California and Texas have leaped ahead of other states in terms of wind and solar production, said Nick Guidi, senior attorney at the Southern Environmental Law Center. “You basically have the top two and then there’s a huge drop-off.” While Georgia ranks seventh in the nation for solar development, it still only has 4,100 megawatts of solar online; California has 10 times that.
The Electric Authority intends to bring more solar online in the future, but it has not shared firm targets in its financial statements. Those statements do, however, flag renewables as a potential risk, a competitive threat to the power generation assets it already owns. The Electric Authority declined to comment.
The Electric Authority shares those concerns with the Southeast’s large utilities, which Guidi said have blocked competition from renewables. When municipal contracts aren’t available, renewables can get built by selling into state or multistate electric markets, where they can compete on price. This is how many wind farms in Texas got off the ground, Guidi said.

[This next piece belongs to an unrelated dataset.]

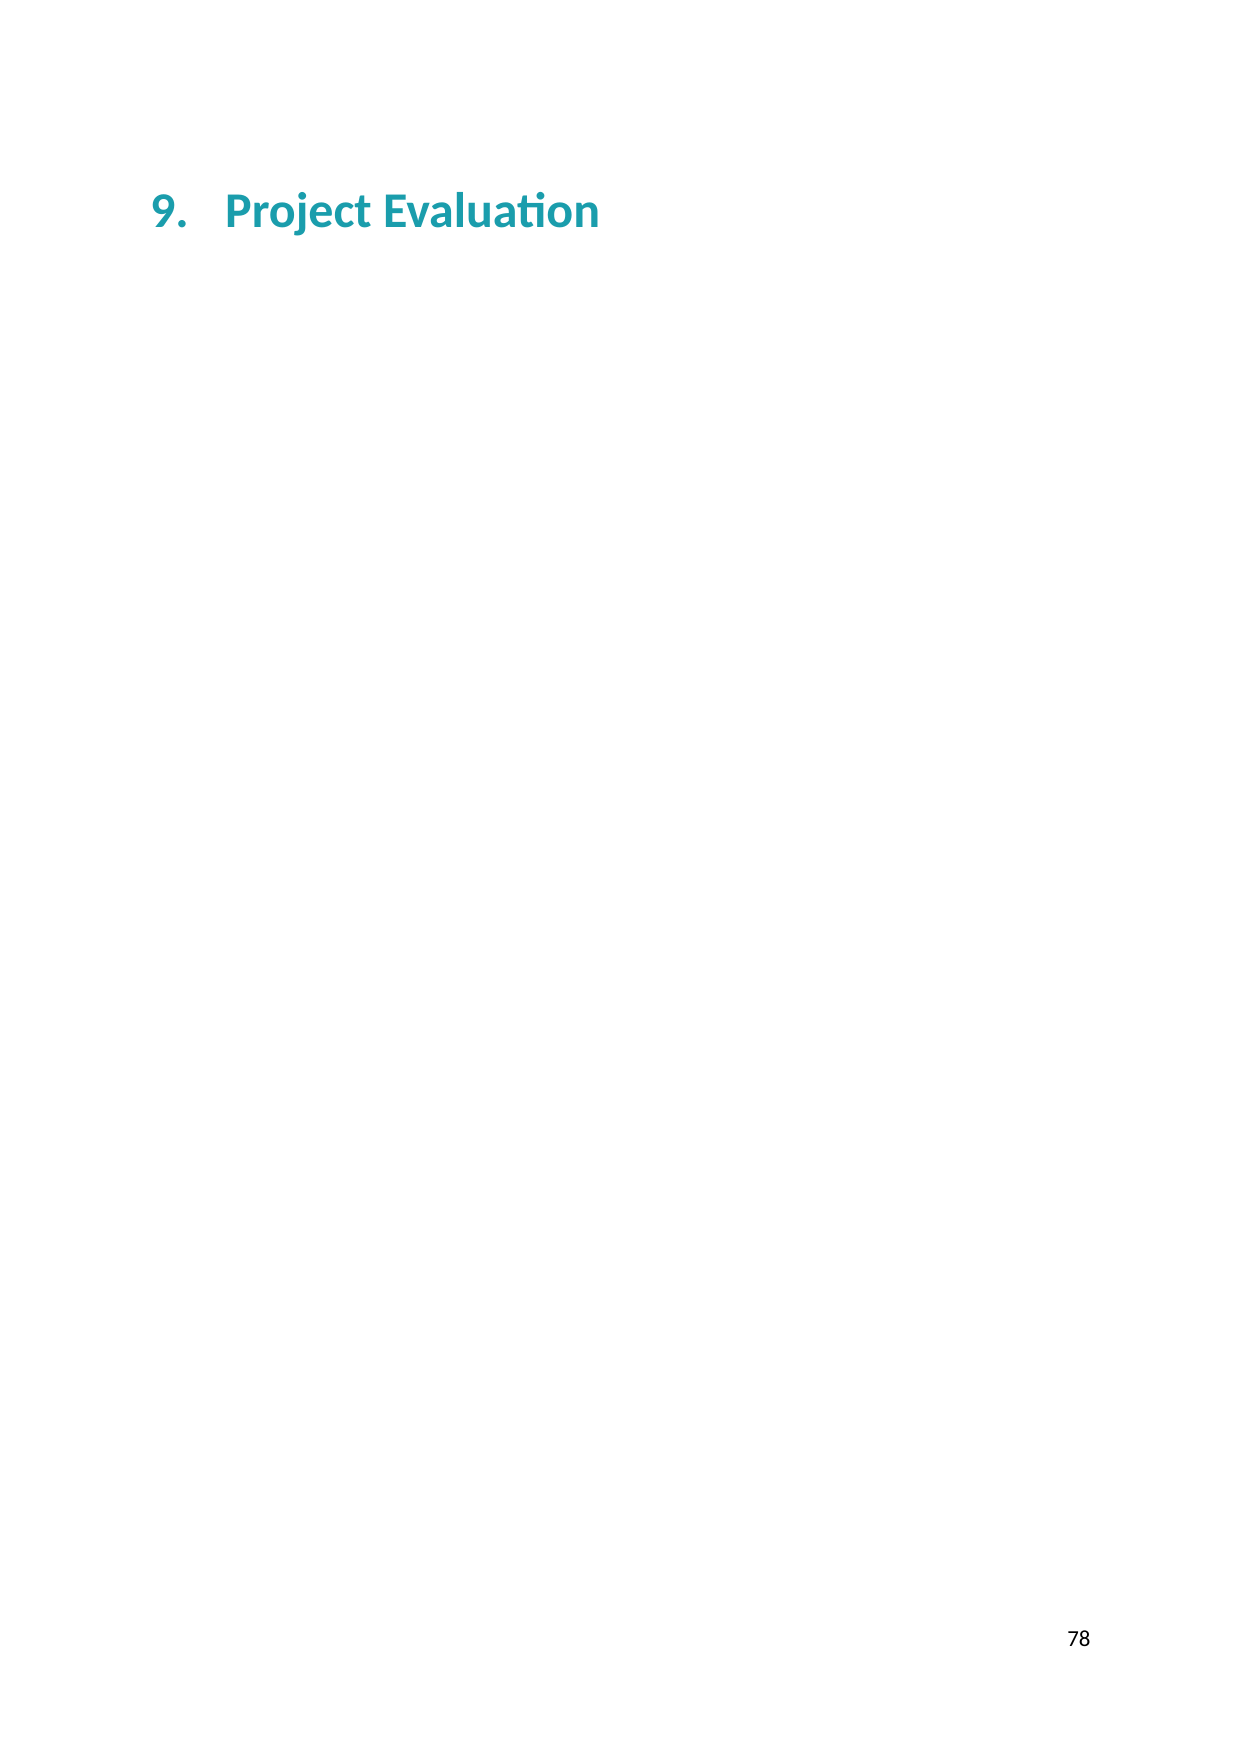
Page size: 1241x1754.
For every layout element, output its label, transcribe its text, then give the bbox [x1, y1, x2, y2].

subtitle Project Evaluation [150, 179, 1090, 240]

The Southeast does not have a comparable market, but its large monopoly utilities recently created a pared-down version called the Southeast Energy Exchange Market. Its participants, however, are not required to buy energy from all other participants — or even to tell renewable developers that they aren’t buying. “You can toggle them off,” Guidi said. Some of the same utilities have also opposed transmission lines that could help renewable energy grow. Capital & Main reached out to the market for comment.